The Sobolev space $H^1(\Omega)$, where $\Omega$ denoted a bounded polygonal domain in $\mathbb{R}^d$, is defined as:
$$ H^1(\Omega) = \{ v \in L^2(\Omega): \nabla v \in (L^2(\Omega)^d \}, $$ where $$ L^2(\Omega) = \{ v: \int_\Omega v^2 d\Omega < \infty \}. $$
Let $\Omega$ be subdivided into elements $E \mathcal{E}_h$. We define a space of piecewise polynomials as: $$ V_h (\Omega) = \{ v \in L^2(\Omega): \forall E \in \mathcal{E}_h, v_{E} \in \mathbb{P}_k (E) \}, $$ where $\mathbb{P}_k(E)$ denotes the space of polynomials of total degree $\leq$ k on each element $E$. Is it true that $V_h \subset H^1(\Omega)$? If so, is there a way to formally/informally prove it? Either through a simple example in 1D or functional analysis with some topology work involve? (I don't have a lot of experience with the latter so something simple to understand would be much appreciated!)
We can show that a piecewise polynomial function $v$ must be globaly continuous such that $v \in H^1(\Omega)$ where $\Omega$ is a bounded polygonal domain:
Let $(\mathcal{E}_h)_{h > 0}$ be a familie of decomposition of $\Omega$ where for each $E \in \mathcal{E}_h$ we have $d(E) \leq 2 h$. We use piecewise polynomial function $v$ such that $v|_{E} \in \mathcal{P}_k$ for all $E \in \mathcal{E}_h$, where \begin{equation} \mathcal{P}_k := \lbrace v(\mathbf{x}) = \sum_{0 \leq |\alpha| \leq k}{\beta_{\alpha}x_1^{\alpha_1}\ldots x_n^{\alpha_n}} \rbrace \end{equation} denotes all polynoms with degree $\leq k$. We show the following statement: Let $\mathcal{E}_h$ be a given decomposition of the bounded polygonal domain $\Omega$ and $m \geq 1$. The function $v: \Omega \rightarrow \mathbb{R}$ satisfies $v|_{E} \in C^{m}(E)$ for each $E \in \mathcal{E}_h$. Than $v \in H^m(\Omega)$ if and only if $v \in C^{m-1}(\Omega)$: We show the proof for $m = 1$. The case $m > 1$ follows from looking at the Derivates of order $k-1$. Furthemore we assume for simplicity that $d = 2$ since the proof works similar for $d > 2$.

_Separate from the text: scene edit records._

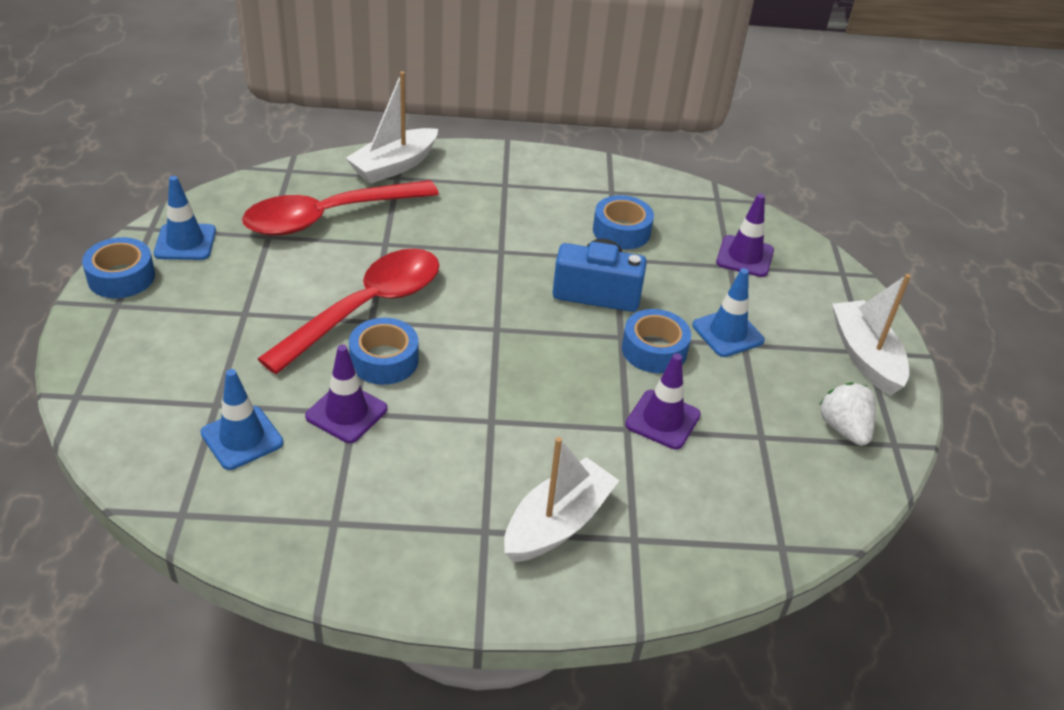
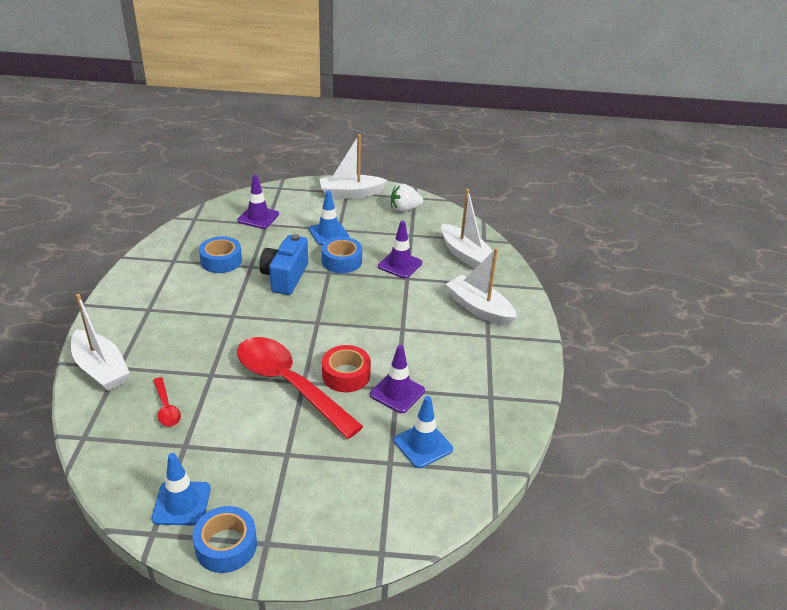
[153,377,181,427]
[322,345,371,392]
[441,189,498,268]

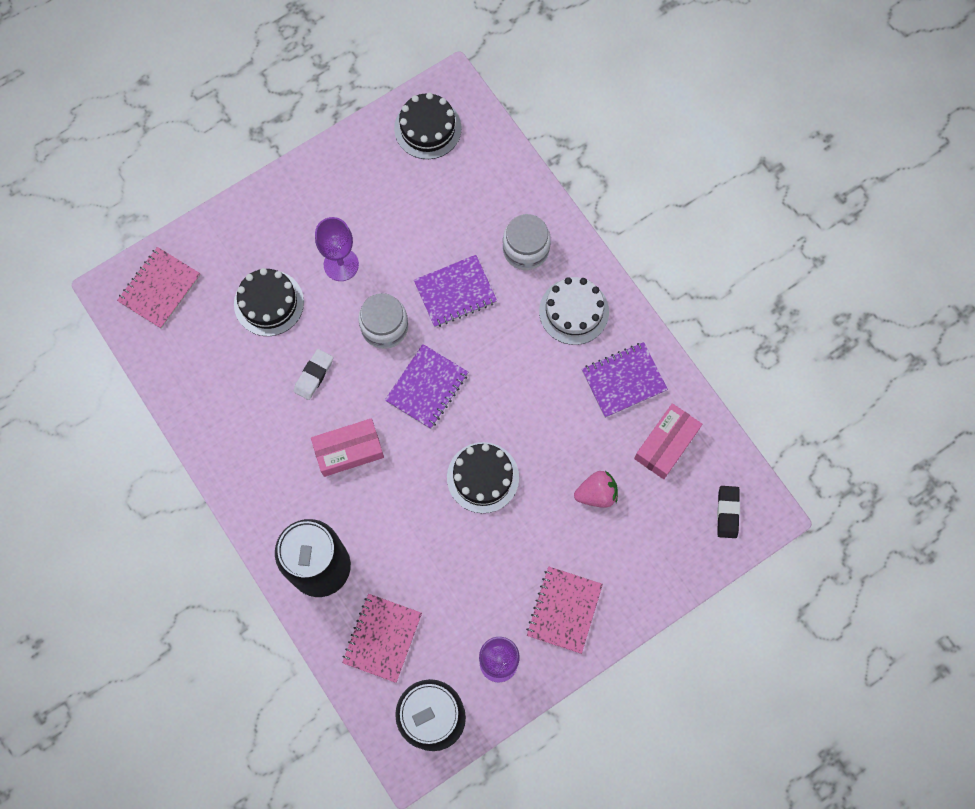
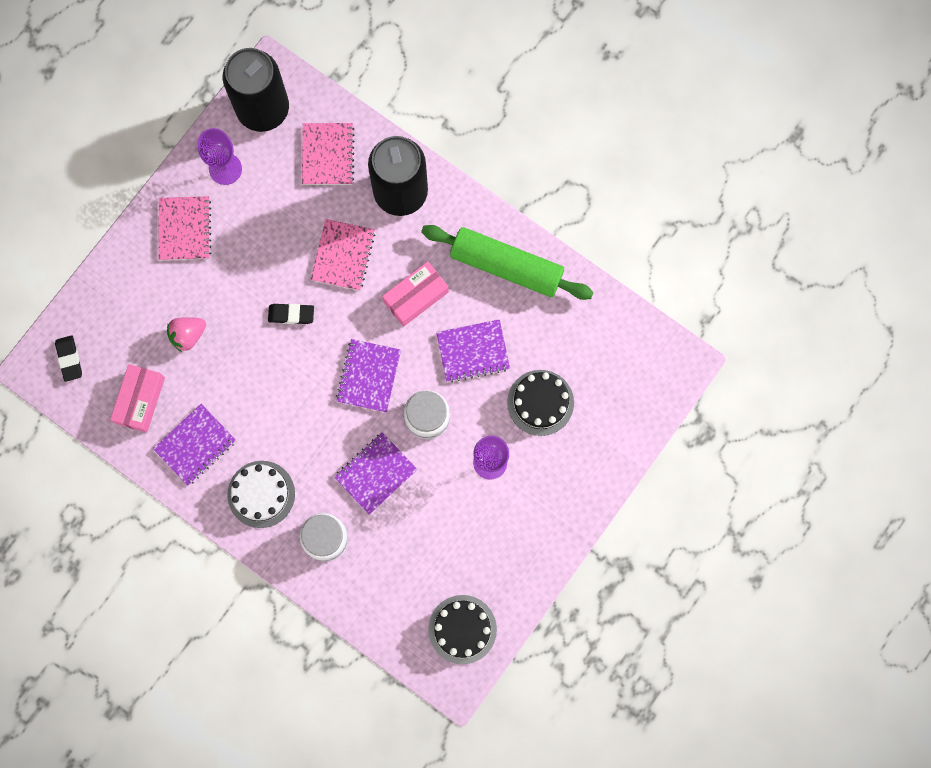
[311,219,375,291]
[436,319,510,382]
[268,304,314,324]
[421,225,594,300]

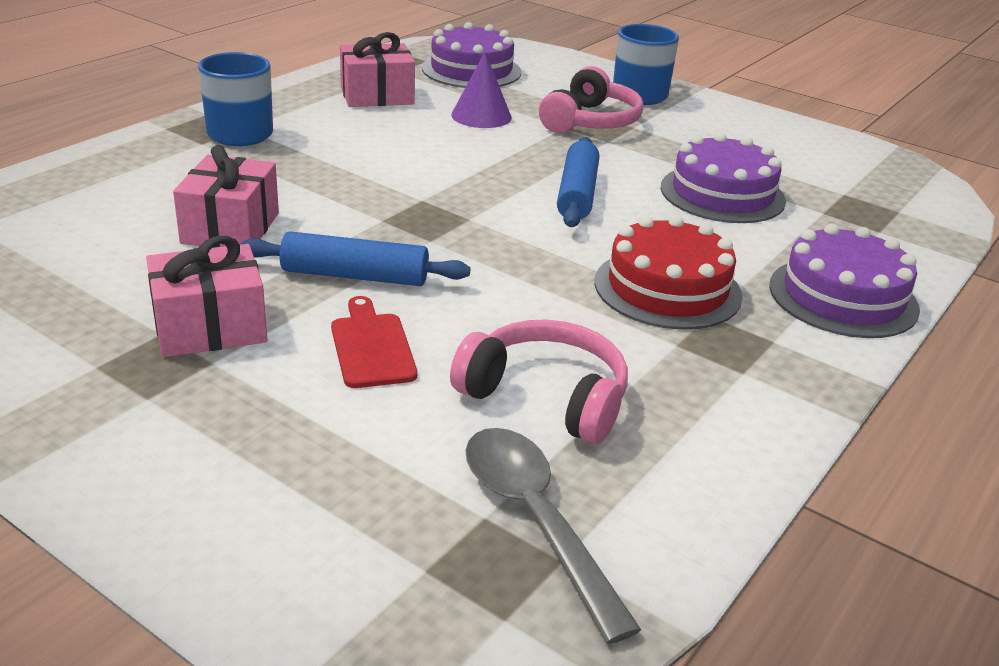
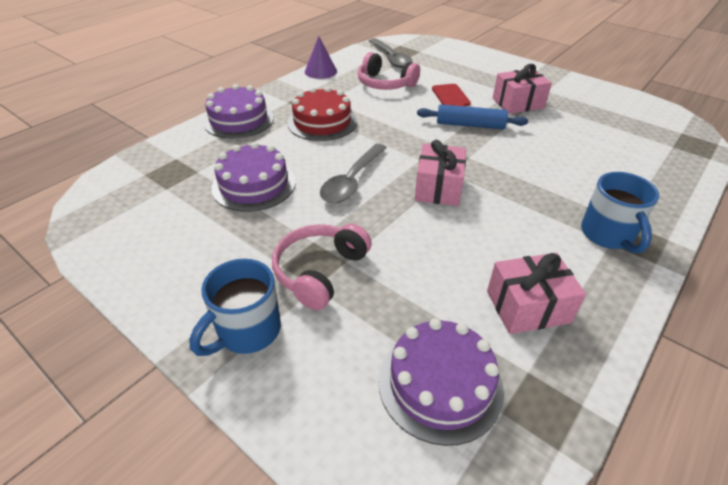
[415,140,466,206]
[305,36,337,79]
[320,143,387,203]

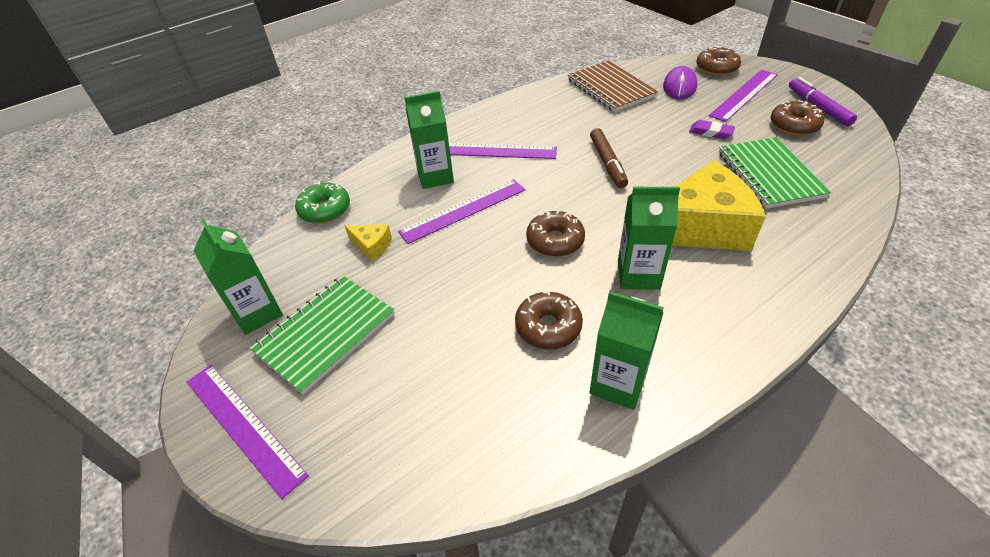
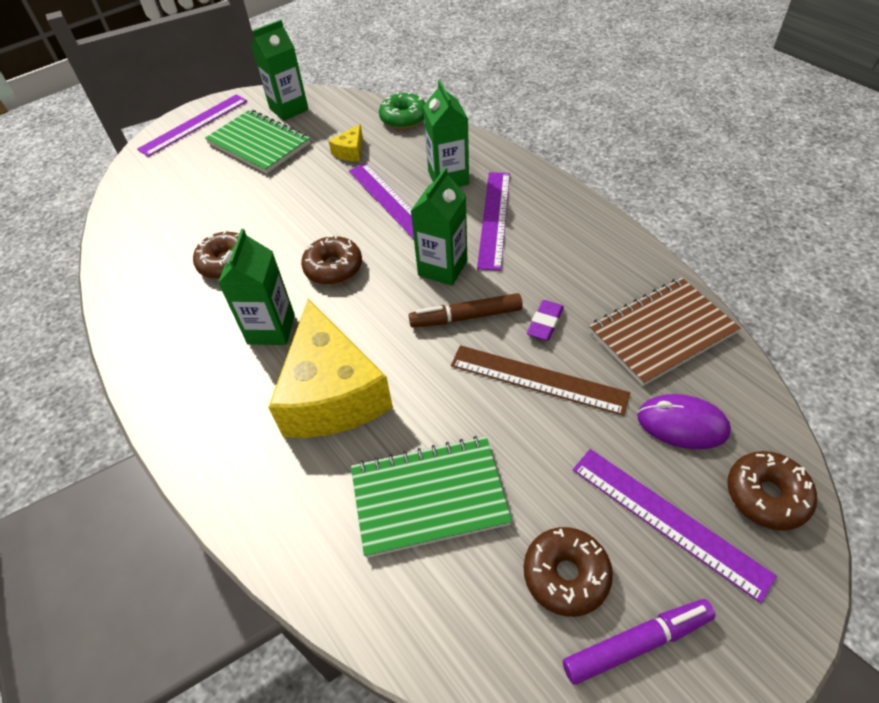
[411,167,467,286]
[527,300,564,341]
[451,345,630,416]

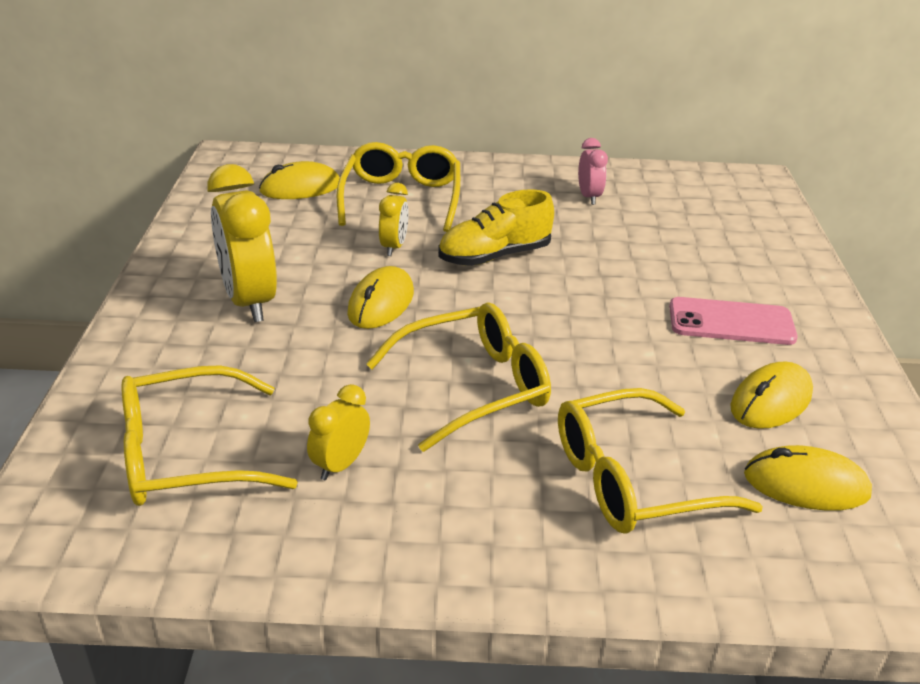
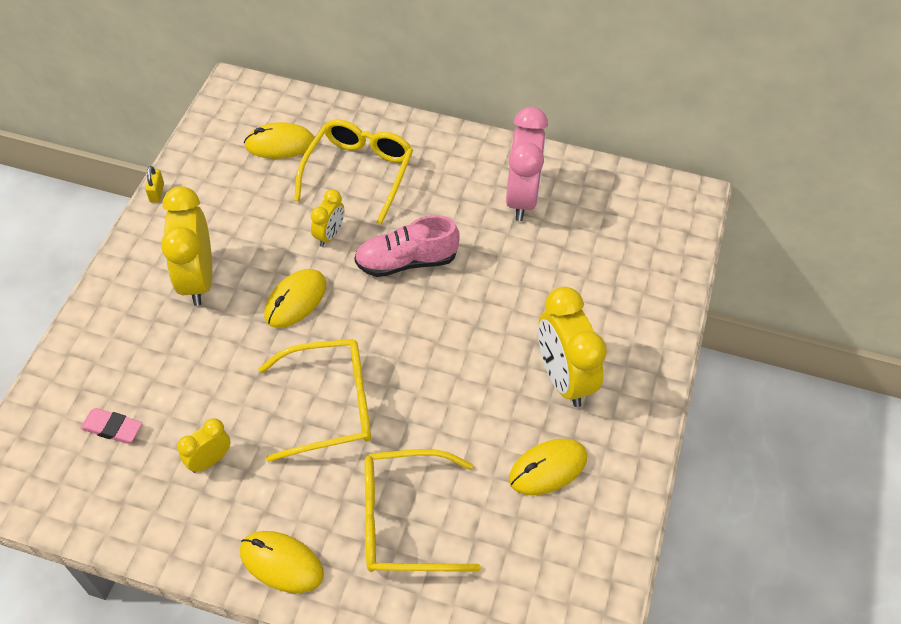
[80,408,142,444]
[354,215,460,277]
[506,107,548,221]
[538,287,607,407]
[240,531,324,593]
[145,166,164,203]

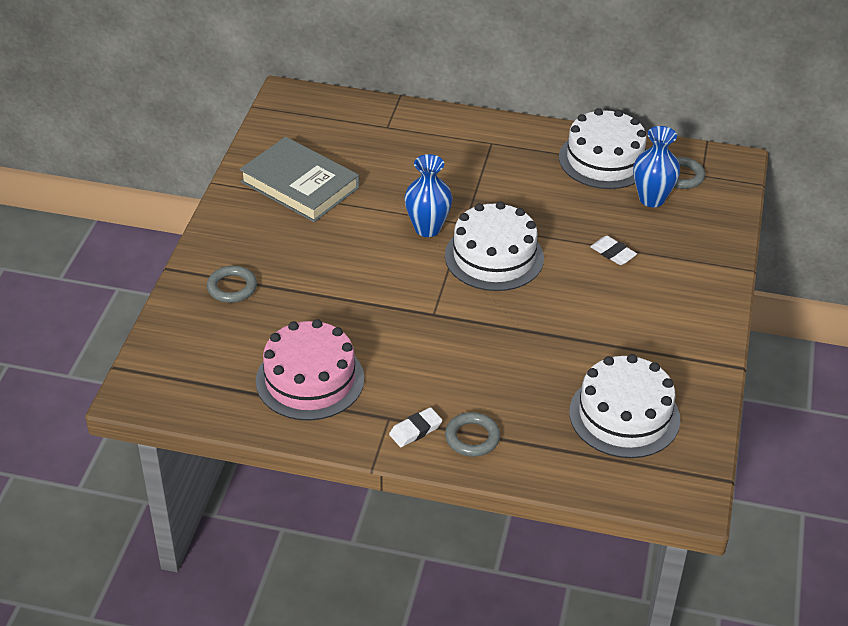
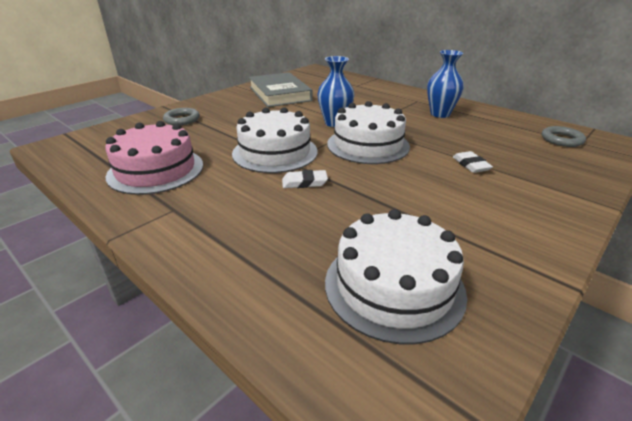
[282,170,328,188]
[445,412,500,457] (first image)
[232,107,317,173]
[427,50,464,118]

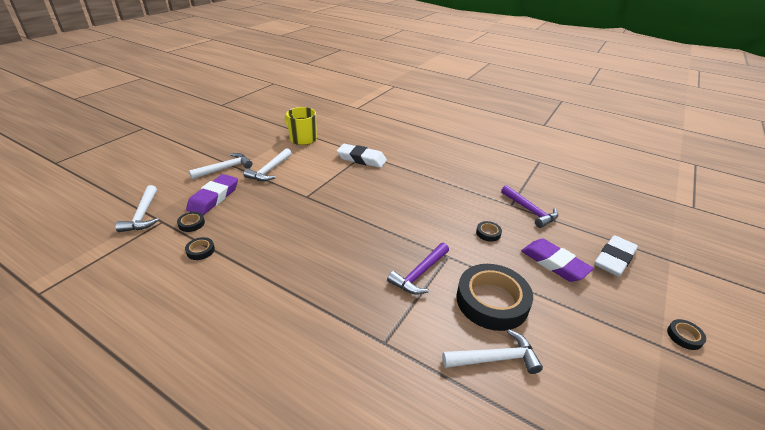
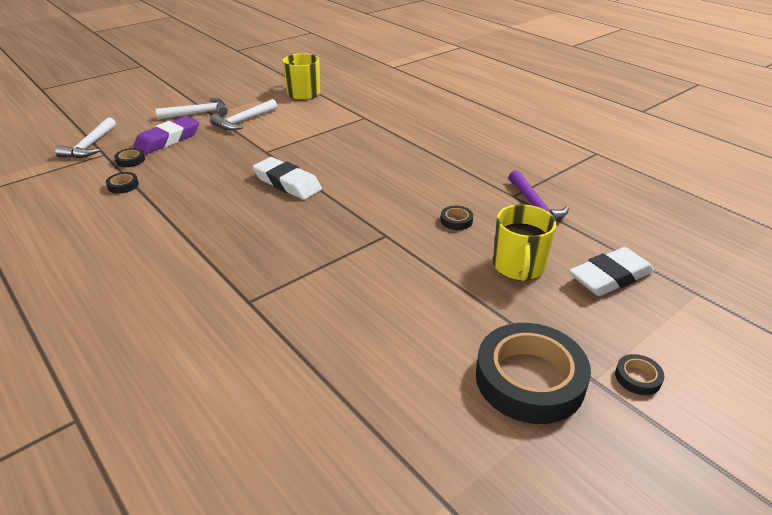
[253,157,322,200]
[387,243,449,295] (first image)
[442,329,543,374] (first image)
[476,323,591,424]
[493,204,556,281]

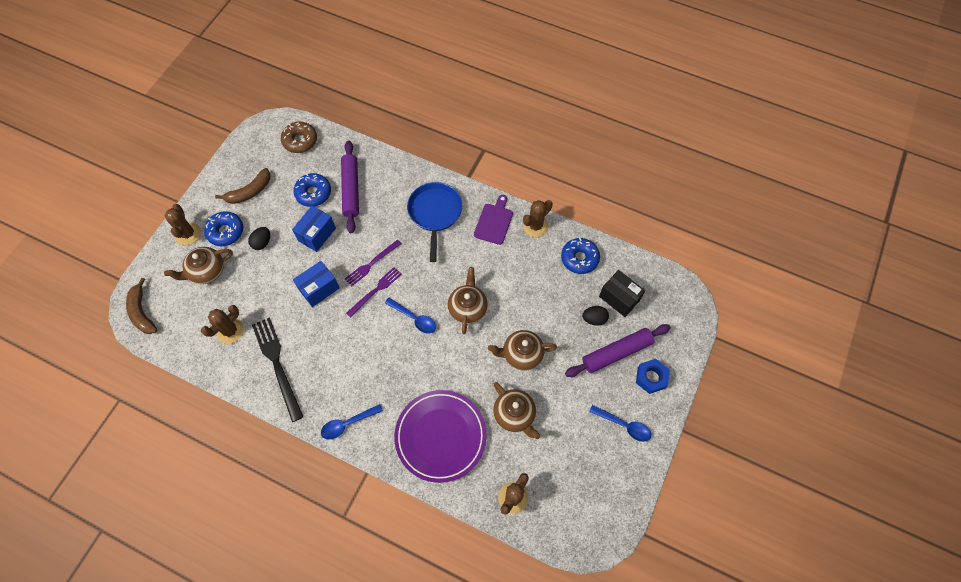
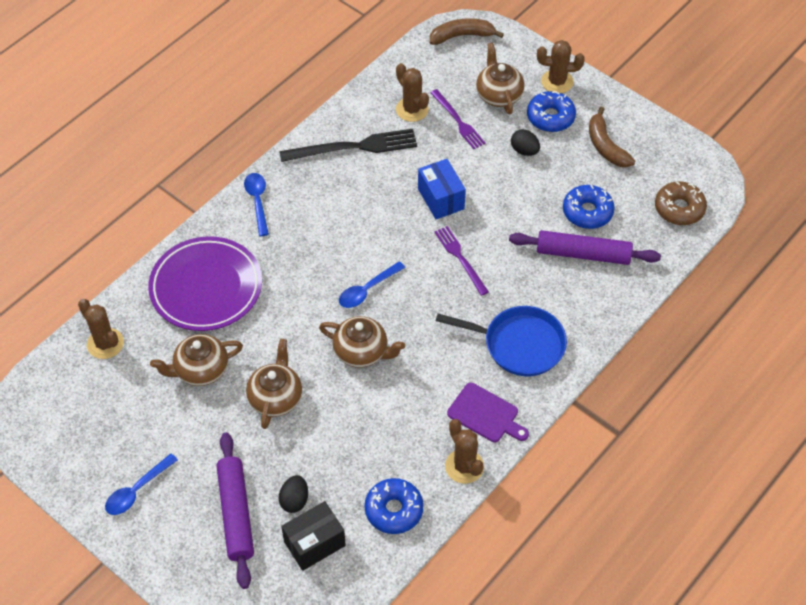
[292,206,336,252] (first image)
[430,89,485,149]
[636,359,670,394] (first image)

$\Rightarrow$: For $i = 1, 2$ we define $w_i : \Omega \rightarrow \mathbb{R}$ piecewise $w_i|_{E} := \partial_{x_i} v$ for each $E \in \mathcal{E}_h$. Then for $\phi \in C^{\infty}_{0}(\Omega)$ \begin{equation} \int_{\Omega}{w_i \phi d \mathbf{x}} = \sum_{E \in \mathcal{E}_h}{\int_{E}{\partial_{x_i}}v \phi d\mathbf{x}} = \sum_{E \in \mathcal{E}_h}\lbrace - \int_{E}{v \partial_{x_i}\phi d \mathbf{x}} + \int_{\partial E}{v \phi n_i d \mathcal{H}^{n-1}} \rbrace. \end{equation} Since $v$ is considered continuous the integrals over the inner edges cancel each other out and $\phi$ vanishes on $\Gamma$. Therefore \begin{equation} \int_{\Omega}{w_i \phi d \mathbf{x}} = - \int_{E}{v \partial_{x_i}\phi d \mathbf{x}} \mbox{ for all } \phi \in C^{\infty}_{0}(\Omega). \end{equation} Therefore $w_i$ is the weak derivative of $v$.
$\Leftarrow$: Let $v \in H^1(\Omega)$. We look at $v$ in a neighborhood of an edge and rotate the edge such that it lies on the $y$ coordinate. The neighborhood shall contain the interval $[\underline{y} - \delta, \overline{y} + \delta]$ with $\underline{y} < \overline{y}$ and $\delta > 0$. Let $v \in C^{\infty}(\Omega)$ then for the function \begin{equation} \psi(x) := \int^{\overline{y}}_{\underline{y}}{v(x, y) dy} \end{equation} we get with cauchy-schwarz-inequality \begin{align} |\psi(\overline{x}) - \psi(\underline{x})|^2 &= \left| \int^{\overline{x}}_{\underline{x}} \int^{\overline{y}}_{\underline{y}}{\partial_{\mathbf{x}} v(x,y) d y dx } \right|^2 \\&\leq \left|\int^{\overline{x}}_{\underline{x}}{\int^{\overline{y}}_{\underline{y}}{1 dy dx}} \right||v|^2_{H^1(\Omega)} \\ &\leq |\overline{x} - \underline{x}||\overline{y} - \underline{y}| |v|_{H^1(\Omega)}^2 \\ \end{align} Since $C^{\infty}(\Omega)$ is dense in $H^1(\Omega)$ the inequlity holds for $v \in H^1(\Omega)$. Therefore $\mathbf{x} \mapsto \psi(\mathbf{x})$ is continuous especially in $\mathbf{x} = 0$. Since $\underline{y}$ and $\overline{y}$ with $\underline{y} < \overline{y}$ were arbitary, it is only possible if the piecewise continuous functions $v$ are continuous on the edge.